Helen Popinchalk and James Weinberg are the kind of people that get excited when thinking about fluorescent paint and 140lb White French Construction paper. The two of them would have no problem standing over one mesh screen all day, swiping paint from one end to the other with unique finesse, if it meant that every stroke and color was perfectly printed.
They are artists who advocate the handmade and whose passion for screen printing has transcended their studios and inspired and encouraged artists within their respective artistic networks to dabble in the craft as well. Popinchalk and Weinberg have and continue to work together and with fellow artists to print affordable, quality prints. Their collaborations are myriad, and in the spirit of screen printing, have been curated into an exciting show entitled, “Bless This Mesh”.  “Bless This Mesh” is a screen printing show co-curated by Popinchalk and Weinberg and will be opening tomorrow, March 5, at Thomas Young Gallery at South Boston’s Distillery. We spoke with Popinchalk prior to the show’s opening about why she think’s screen printing is a growing craft and what to expect at the “Bless This Mesh” show.

What’s the premise behind the “Bless This Mesh” show? How did the idea for the show come about?

I can’t claim credit for “Bless This Mesh” —James Weinberg has been kicking around the idea for a show of Boston’s screen printers for months, if not years! I think he was just waiting for the right opportunity (and space) to come along. Greg Burdett of Thomas Young Gallery has been a long-time supporter of both James and me. As screen printers we’re always looking for the chance to show our own prints and those of fellow printers. It’s also a great excuse to talk shop.

What artists are featured?

Bless This Mesh involves AntiDesigns, Elaine Bay, Dan Blakeslee, David Buckley Borden, Print Club Boston, Brian Butler, Cyrille Conan, Trifecta Editions, Josh Falk, Morgan Grenier, Khaldoun Hijazin, Imagine, Kems, Michele L’Heureux, Greg Lamarche, Dan McCarthy, Fish McGill, Llew Mejia, James Mustin, Kenji Nakayama, Faye Orlove, Helen Popinchalk, Gupi Ranganathan, Cash for Your Warhol, James Weinberg, Daniel White, Nick Zaremba, and Matthew Zaremba. This huge list includes screen printers and artists who have collaborated with printers.

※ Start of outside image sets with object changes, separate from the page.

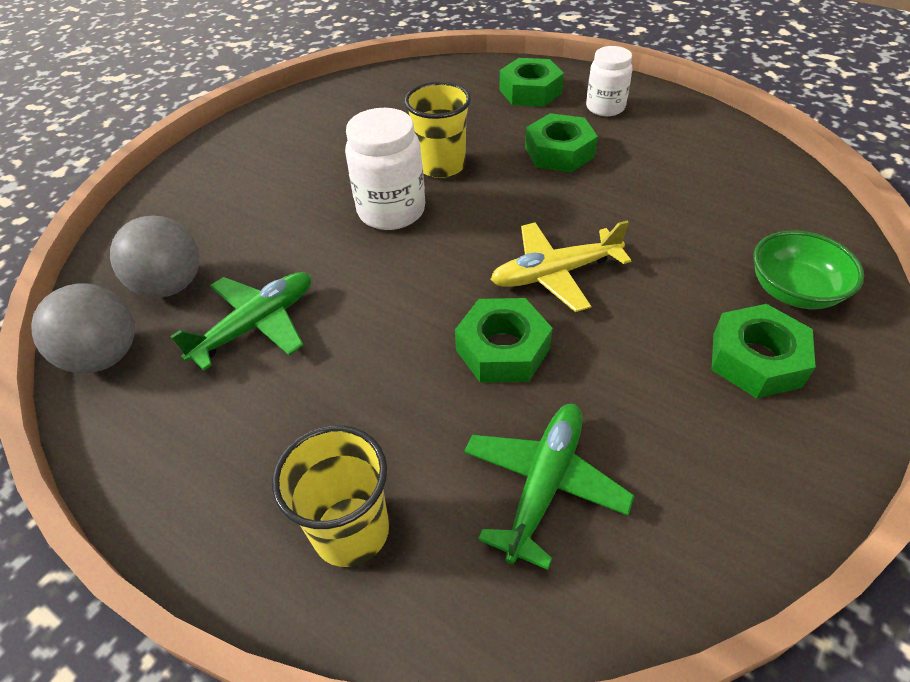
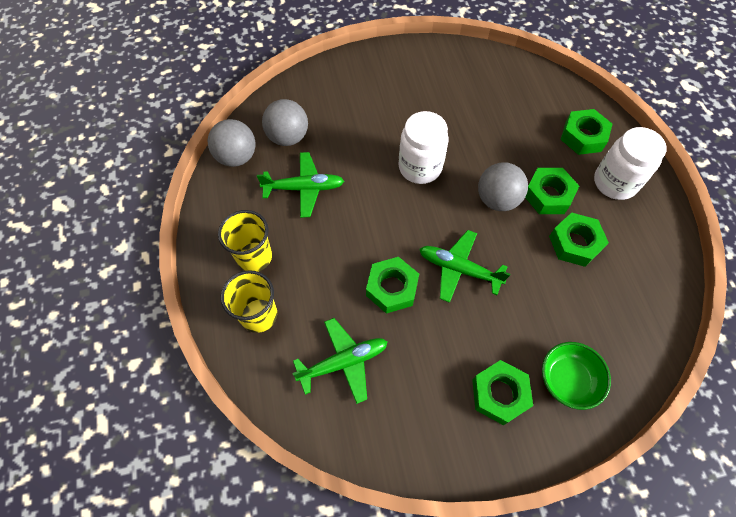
camera: 40 degrees right, 15 degrees up
(441, 166) = (474, 156): yellow cup -> yellow cup (254, 257)
(514, 186) = (497, 199): none -> grey ball
(554, 274) = (458, 269): yellow plane -> green plane
(605, 107) = (615, 182): white jar -> white jar, size x1.50
(636, 173) = (575, 243): none -> green nut

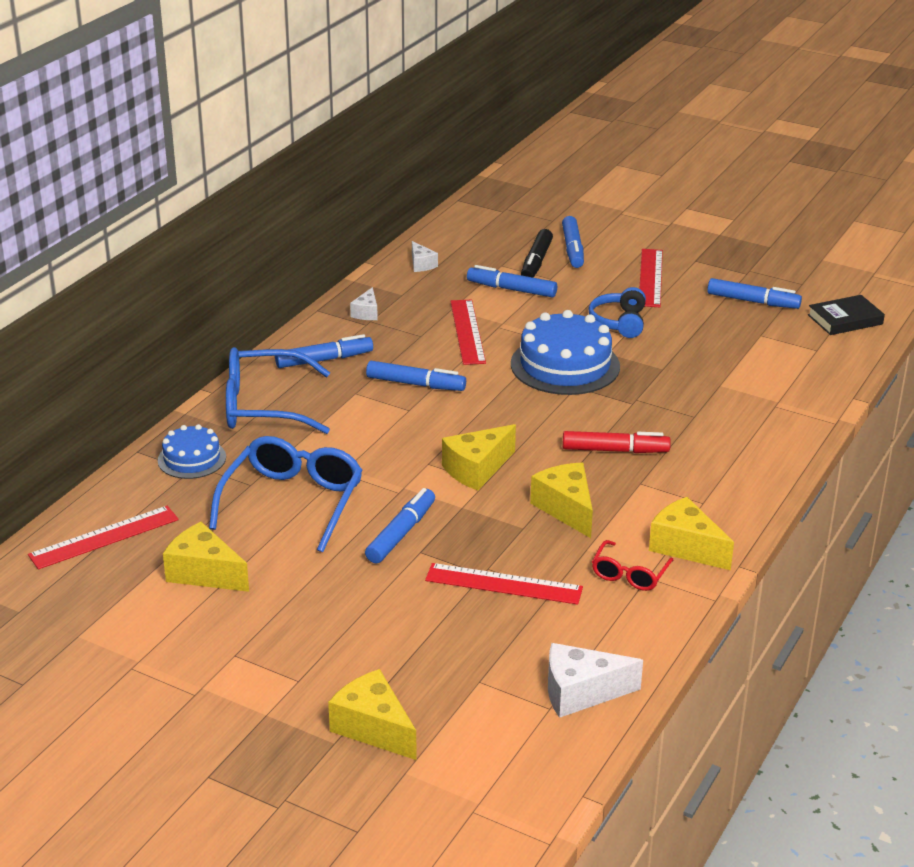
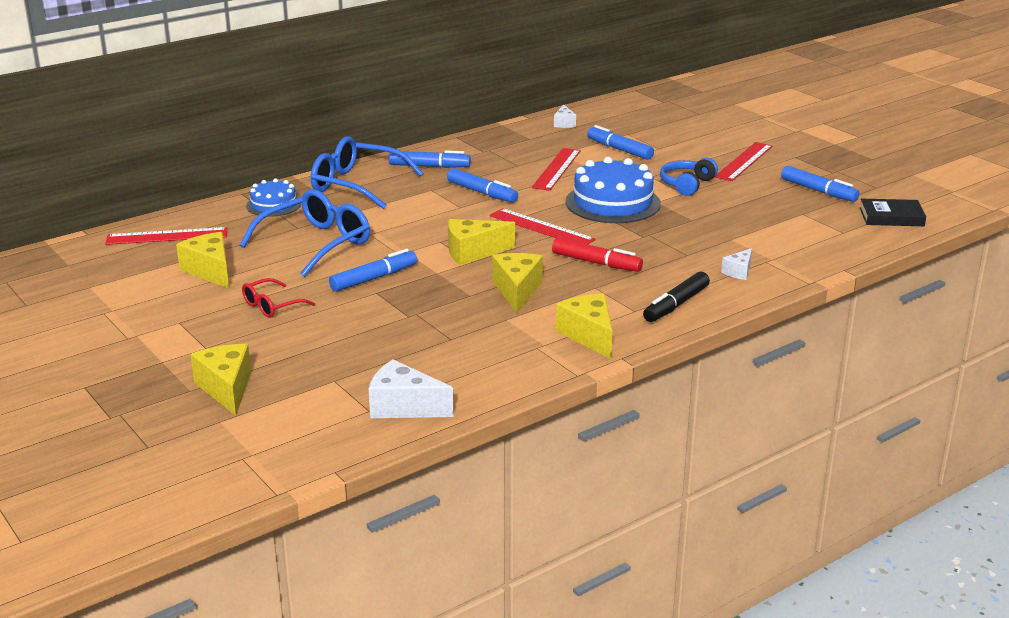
camera: 25 degrees right, 5 degrees down
(366, 313) = (491, 145): white cheese -> white cheese (738, 272)
(503, 584) = (417, 326): red ruler -> red ruler (541, 227)
(536, 262) = (658, 136): black marker -> black marker (676, 305)
(572, 249) = (697, 133): blue marker -> none
(629, 574) = (524, 342): red glasses -> red glasses (272, 306)

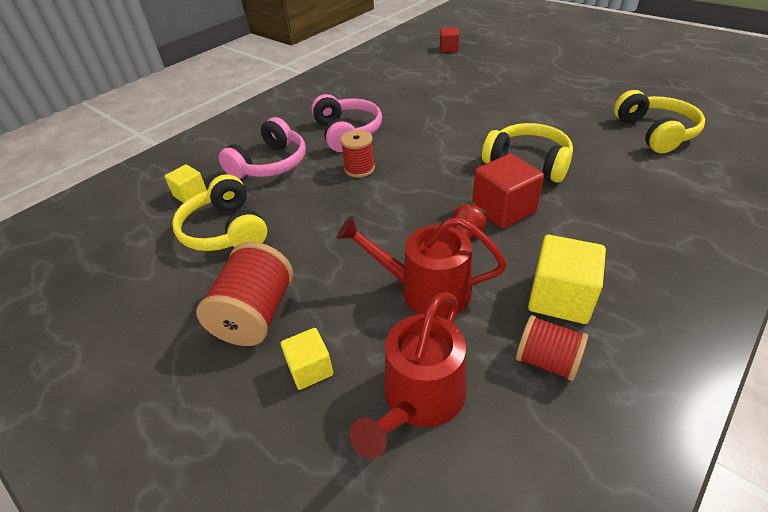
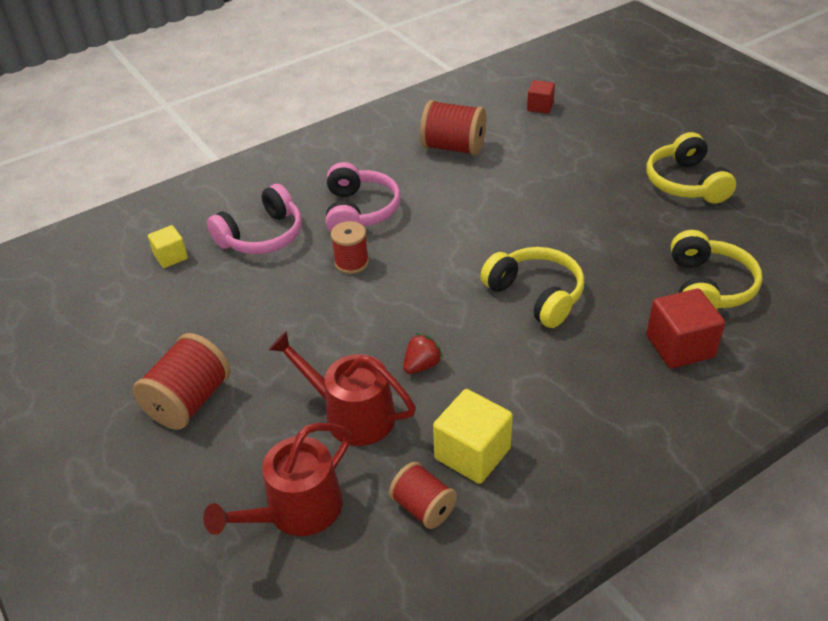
camera: 15 degrees right, 0 degrees up
(225, 230) = (191, 307): yellow headphones -> yellow headphones (685, 183)
(310, 369) = (217, 462): yellow cube -> none
(399, 81) = (453, 147): none -> red spool
(503, 209) = (475, 346): red cube -> red cube (680, 346)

Can you tell me about a few of the pieces we might see at the show?

Trifecta Editions will be presenting several brand new prints at this show. We’re especially excited about two prints we made with James Mustin. The prints are CMYK images adapted from one of his beautiful, gridded color study paintings. He let us experiment with an idea we’ve been looking forward to trying for months—switching out the cyan, magenta, yellow and black that makes up the image with fluorescent equivalents. We’re also releasing a new set of prints with Matthew Zaremba titled Use Your Elusion. We love Matt’s graphic, black and white style! We made a print with black ink on Speckletone French Paper and a second colorway of white on black paper.

How did curation for such a show go? Did the artists create pieces specifically for the show or did you curate from their portfolios?

James and I invited screen printers and artists that we know from the greater Boston arts community. We curated from existing work.

You and James have known each other and worked with each other for quite some time now, what was it like working together to create a show?

I have long admired James as a printer. Working with him is always fun, but curating Bless This Mesh together was a great way to make it through this long, hard winter.

I feel like there has kind of been a resurgence of hand printing; what do you think it is about the process and the finished product that people are so attracted to?

The first reason that comes to mind is that people are pushing away from the digital and turning back towards art and objects that are made by hand. There’s nothing like a real print! A print out just can’t compare. Screen printing is also a relatively inexpensive way for artists to make multiples of their work without sacrificing the fine art aspect. It allows people to collect art in an affordable way.

Where does screen printing fit in, in the Boston arts scene? Is it a growing practice?

I’m not sure exactly where screen printing fits into the Boston arts scene. There are printers at all levels here, from college kids banging out shirts in their basement to new print collectives like Print Club Boston being featured in the international publication People of Print! I guess there’s a little room for everyone. As an optimist, I definitely see screen printing as a growing practice.

“Bless This Mesh” open tomorrow, March 5, from 7 – 9 pm at Thomas Young Gallery at South Boston’s Distillery. A closing reception will be held on Saturday, March 28 from 5 – 7 pm.